An analysis of the Haldeman material shows that he has drawn on the printed works of public testimony of the Watergate era. He cites, in paraphrase or by direct quote, previously released transcripts, the Watergate committee report, grand jury hearings on the tapes and other general material that stems from public testimony.

A careful reading shows that, among the other works from which he builds his narrative, are: Fred Thompson's "At That Point in Time;" Dean's "Blind Ambition;" Woodward and Bernstein's "All the President's Men," and Colson's "Born again." He also takes from Nixon's televised interviews last year with Frost.

Haldeman does not pretend to give the definitive Nixon-Watergate story. He says he recognizes that the public may never know the entire story, and that many mysteries remain.

Now 51, Haldeman received a prison sentence of from 2 1/2 to 8 years of his conviction in the Watergate cover-up. Late last year, Judge John J. Sirica reduced Haldeman's sentence to one to four years. He has been serving that sentence at Lompoc, Calif.

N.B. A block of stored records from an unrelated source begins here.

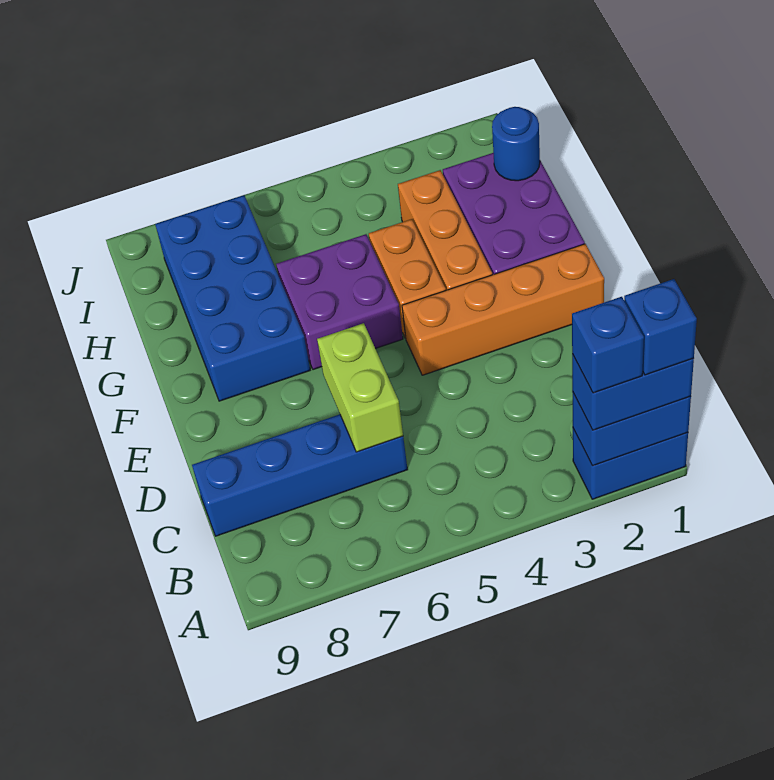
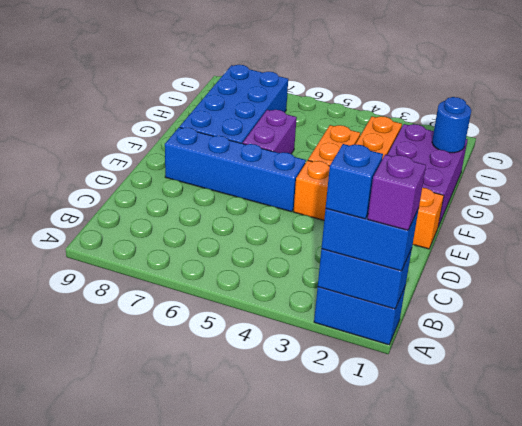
blue 1x1 brick [624,279,697,375] -> purple 1x1 brick [368,154,426,230]
blue 1x4 brick [192,414,408,536] -> blue 1x4 brick moved to [165,127,306,212]
lime 1x2 brick [317,323,403,452] -> none
purple 2x2 brick [276,234,403,370] -> purple 1x2 brick [243,110,297,154]

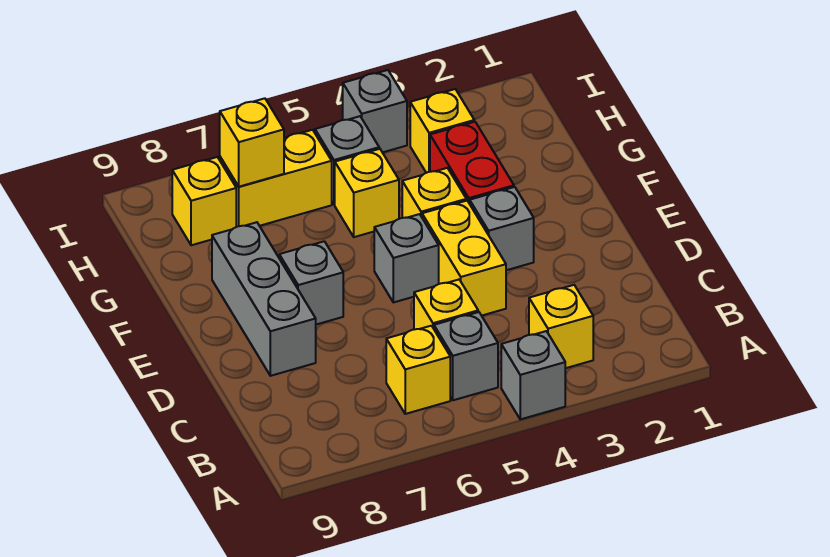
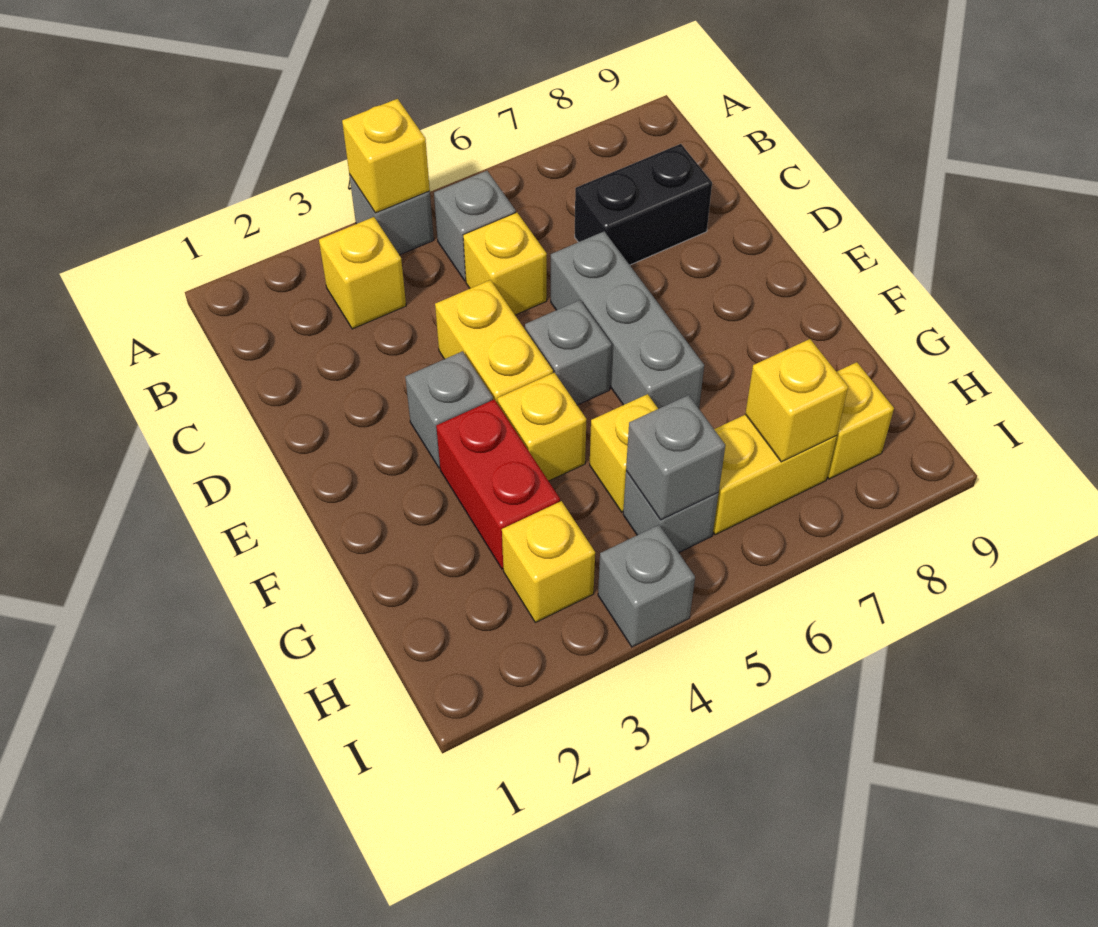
yellow 1x1 brick [386,326,450,414] -> yellow 1x1 brick moved to [342,99,430,213]
none -> black 1x2 brick [575,144,712,265]
grey 1x3 brick [212,222,316,376] -> grey 1x3 brick moved to [551,231,704,409]
grey 1x1 brick [279,241,343,325] -> grey 1x1 brick moved to [626,395,725,520]

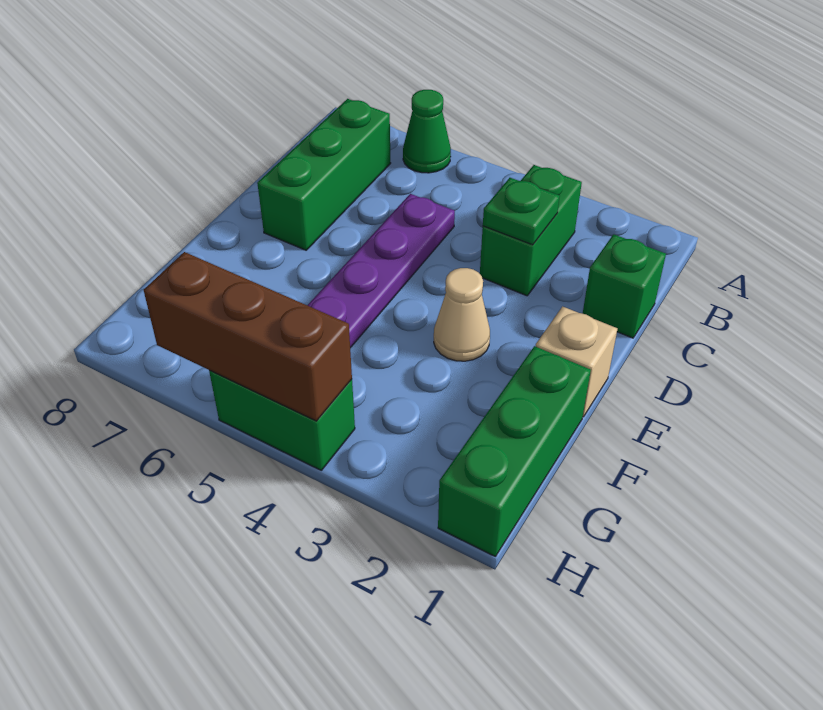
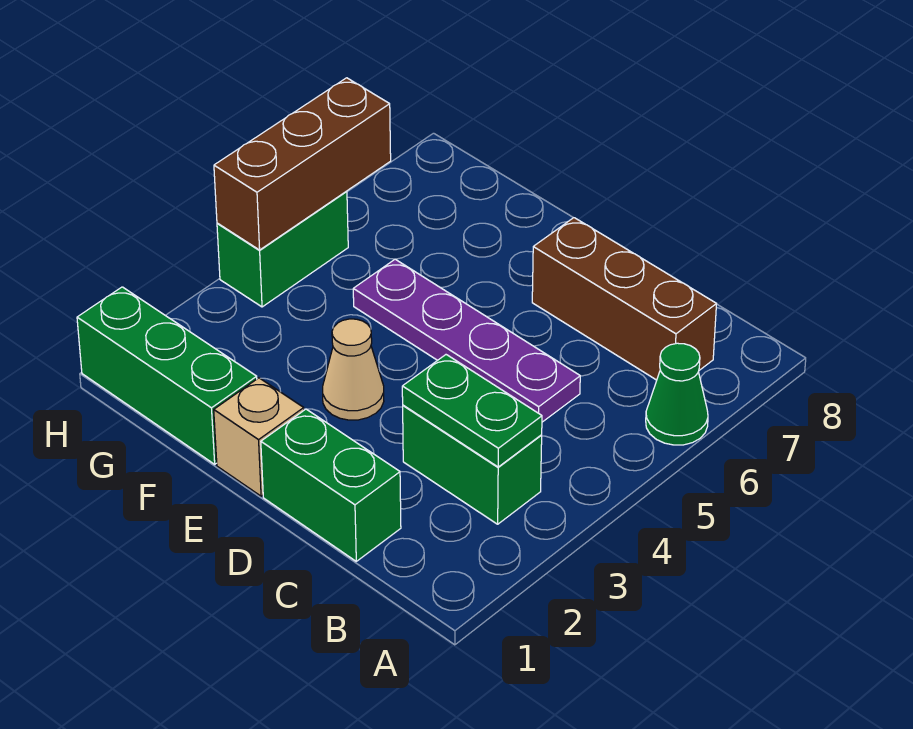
green 1x3 brick [257,99,391,250] -> brown 1x3 brick [532,218,716,380]
green 1x1 brick [583,234,666,338] -> green 1x2 brick [261,409,401,561]
green 1x1 plate [483,178,560,245] -> green 1x2 plate [402,355,542,467]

Haldeman will be eligible for parole next June 21, one year to the day after he entered prison.

Haldeman, like Ehrlichman, was one of the strongest Nixon defenders before their criminal trials. Both have undergone public changes in attitude. Unlike Nixon to date, Haldeman now says he understands that the Watergate cover-up was an illegal obstruction of justice.

Despite his disillusionment, he says he is still proud of his White House service and still grateful to the opportunities Nixon gave him.

Yet, as he also says, "I have paid a terrible price for that privilege."